I have to openly admit that I am not as enthusiastic on fishing as I am on hunting. I do enjoy fishing when I am catching something. On the other hand, when the fish are not biting, there are many other things that I would rather be doing.
For example, several years ago I went to Teter Creek Lake in Barbour County on a clear spring day in early April. My oldest daughter, sister in-law and I fished all day; and none of us got as much as a little strike. The 40 to 50 anglers near us were not having any luck either. To me, that day was a total waste of time. The best part of the trip was when we stopped on the way home to get an ice cream cone at what used to be J & H Market near Montrose.
Right now, the trout stock trucks are moving, and just about all of the state trout lakes and streams are being stocked with thousands of catchable fish. This is all well and good.
One of the best trout streams in the state has to be the Williams River.
This stream begins in Pocahontas County on Black Mountain and flows west for about 33 miles through the Cranberry Wilderness to where it empties into the Gauley River near Cowen in Webster County.
This river is an intermediate-sized stream with an average width of 40 feet.
There are many reasons why the Williams River is a favorite among trout anglers. The primary ones are its cold water temperature and low turbidity. The West Virginia Division of Natural Resources stock more than 25,000 pounds of trout in the Williams each year. In most years, there is one stocking in January, two in February, weekly March through May, and twice in October.
A two-mile section of this stream is fish-for-fun (catch and release). This begins two miles below Tea Creek and extends downstream. All trout caught in this location must be returned to the water at once. There are several other regulations when it comes to fishing in catch and release areas, and I recommend that anglers read and know these regulations printed in the state fishing regulations each year.
Access to the lower end of the Williams River near Cowen is by secondary Route 46 and National Forest Service Route 86. These roads follow closely to the Williams River.

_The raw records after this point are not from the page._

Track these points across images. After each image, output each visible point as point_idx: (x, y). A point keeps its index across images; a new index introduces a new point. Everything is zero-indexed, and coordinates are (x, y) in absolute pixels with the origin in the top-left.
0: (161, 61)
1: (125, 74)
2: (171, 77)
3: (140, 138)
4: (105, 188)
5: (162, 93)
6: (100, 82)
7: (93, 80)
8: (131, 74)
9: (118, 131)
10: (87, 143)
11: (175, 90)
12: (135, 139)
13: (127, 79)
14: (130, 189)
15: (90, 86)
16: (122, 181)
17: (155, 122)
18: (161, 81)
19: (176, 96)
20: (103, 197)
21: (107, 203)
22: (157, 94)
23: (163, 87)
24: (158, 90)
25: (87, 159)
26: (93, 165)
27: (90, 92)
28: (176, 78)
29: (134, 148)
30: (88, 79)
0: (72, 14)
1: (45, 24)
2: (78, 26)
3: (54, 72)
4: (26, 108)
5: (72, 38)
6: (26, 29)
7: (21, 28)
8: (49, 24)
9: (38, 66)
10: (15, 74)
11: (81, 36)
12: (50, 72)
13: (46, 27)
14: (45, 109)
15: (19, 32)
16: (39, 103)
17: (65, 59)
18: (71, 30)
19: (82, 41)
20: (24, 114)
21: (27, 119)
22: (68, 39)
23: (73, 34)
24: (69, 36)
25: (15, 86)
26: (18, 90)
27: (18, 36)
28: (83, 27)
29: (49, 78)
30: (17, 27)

There are also 30 separate campsites located along the Williams River on National Forest Routes 86 and 216. These campsites are open year round, but are usually inaccessible during the winter months. Each campsite has a parking space, picnic tables, fire ring with a grill, waste receptacles and lantern hook.
There are also several pit toilets in safe locations near the campsites. These are the many reasons why the Williams River is popular with anglers who want to spend a weekend or a few days outdoors.
The Williams River Trail is another attraction of this scenic area. This 2.7-mile trail begins at the Tea Creek Campground and follows the river upstream along an old logging railroad grade, which makes easy access for anglers. It is also an easy bike riding trail. The trail ends at the Little Laurel Creek, which is the boundary with the Handley Public Hunting and Fishing Area in Pocahontas County.
Anglers need to remember that to fish for trout in any stream in the National Forest, a National Forest Stamp must be purchased along with a state trout stamp, plus a resident or non-resident fishing license.
This beautiful setting combined with easy access and good habitat make the Williams River a favorite among trout anglers of all ages.
For more complete information about the Williams River Recreation Area, consult the Tea Creek Area Hiking Trails Marlinton Ranger District. I obtained this pamphlet from the Monongahela National Forest office on Sycamore Street.